* _EXERCISE AIM_
Reproduce the listing below, substituting "px" for each occurrence of "pixels" and leaving every other part unchanged.

[Layout dataset entries]
• • •
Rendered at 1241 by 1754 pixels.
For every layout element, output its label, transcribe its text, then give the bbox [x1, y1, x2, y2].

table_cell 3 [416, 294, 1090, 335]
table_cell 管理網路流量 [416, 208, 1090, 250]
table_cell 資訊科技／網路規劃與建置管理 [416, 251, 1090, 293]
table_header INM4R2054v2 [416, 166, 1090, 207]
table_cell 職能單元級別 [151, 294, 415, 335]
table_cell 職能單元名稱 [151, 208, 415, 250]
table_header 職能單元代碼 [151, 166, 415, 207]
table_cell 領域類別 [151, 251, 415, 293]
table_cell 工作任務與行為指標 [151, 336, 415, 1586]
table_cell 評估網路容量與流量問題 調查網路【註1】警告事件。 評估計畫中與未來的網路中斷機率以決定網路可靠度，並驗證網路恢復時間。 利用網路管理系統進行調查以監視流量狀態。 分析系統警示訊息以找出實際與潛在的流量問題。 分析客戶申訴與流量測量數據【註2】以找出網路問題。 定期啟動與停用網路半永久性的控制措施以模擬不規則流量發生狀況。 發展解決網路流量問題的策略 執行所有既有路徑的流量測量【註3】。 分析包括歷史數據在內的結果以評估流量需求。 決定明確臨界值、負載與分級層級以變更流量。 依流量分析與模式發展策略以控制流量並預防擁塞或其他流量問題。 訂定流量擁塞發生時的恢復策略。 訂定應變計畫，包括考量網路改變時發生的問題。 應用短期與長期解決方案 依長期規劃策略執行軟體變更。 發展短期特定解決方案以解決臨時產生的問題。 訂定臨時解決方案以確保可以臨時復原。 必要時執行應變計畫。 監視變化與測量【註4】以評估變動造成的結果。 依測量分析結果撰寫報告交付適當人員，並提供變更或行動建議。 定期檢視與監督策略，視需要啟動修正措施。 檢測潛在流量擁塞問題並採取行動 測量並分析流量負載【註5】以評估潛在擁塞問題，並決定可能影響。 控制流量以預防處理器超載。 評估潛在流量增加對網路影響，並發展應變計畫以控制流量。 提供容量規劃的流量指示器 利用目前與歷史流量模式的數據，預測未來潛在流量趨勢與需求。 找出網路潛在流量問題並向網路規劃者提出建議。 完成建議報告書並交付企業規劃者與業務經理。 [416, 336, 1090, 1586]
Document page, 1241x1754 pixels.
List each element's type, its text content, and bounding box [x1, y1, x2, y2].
• • •
* _SOLVED EXERCISE_
Rendered at 1241 by 1754 px.
For every layout element, output its label, transcribe its text, then give the bbox [x1, y1, x2, y2].

table_cell 3 [416, 294, 1090, 335]
table_cell 管理網路流量 [416, 208, 1090, 250]
table_cell 資訊科技／網路規劃與建置管理 [416, 251, 1090, 293]
table_header INM4R2054v2 [416, 166, 1090, 207]
table_cell 職能單元級別 [151, 294, 415, 335]
table_cell 職能單元名稱 [151, 208, 415, 250]
table_header 職能單元代碼 [151, 166, 415, 207]
table_cell 領域類別 [151, 251, 415, 293]
table_cell 工作任務與行為指標 [151, 336, 415, 1586]
table_cell 評估網路容量與流量問題 調查網路【註1】警告事件。 評估計畫中與未來的網路中斷機率以決定網路可靠度，並驗證網路恢復時間。 利用網路管理系統進行調查以監視流量狀態。 分析系統警示訊息以找出實際與潛在的流量問題。 分析客戶申訴與流量測量數據【註2】以找出網路問題。 定期啟動與停用網路半永久性的控制措施以模擬不規則流量發生狀況。 發展解決網路流量問題的策略 執行所有既有路徑的流量測量【註3】。 分析包括歷史數據在內的結果以評估流量需求。 決定明確臨界值、負載與分級層級以變更流量。 依流量分析與模式發展策略以控制流量並預防擁塞或其他流量問題。 訂定流量擁塞發生時的恢復策略。 訂定應變計畫，包括考量網路改變時發生的問題。 應用短期與長期解決方案 依長期規劃策略執行軟體變更。 發展短期特定解決方案以解決臨時產生的問題。 訂定臨時解決方案以確保可以臨時復原。 必要時執行應變計畫。 監視變化與測量【註4】以評估變動造成的結果。 依測量分析結果撰寫報告交付適當人員，並提供變更或行動建議。 定期檢視與監督策略，視需要啟動修正措施。 檢測潛在流量擁塞問題並採取行動 測量並分析流量負載【註5】以評估潛在擁塞問題，並決定可能影響。 控制流量以預防處理器超載。 評估潛在流量增加對網路影響，並發展應變計畫以控制流量。 提供容量規劃的流量指示器 利用目前與歷史流量模式的數據，預測未來潛在流量趨勢與需求。 找出網路潛在流量問題並向網路規劃者提出建議。 完成建議報告書並交付企業規劃者與業務經理。 [416, 336, 1090, 1586]
Document page, 1241x1754 px.
List each element's type, its text content, and bounding box [x1, y1, x2, y2].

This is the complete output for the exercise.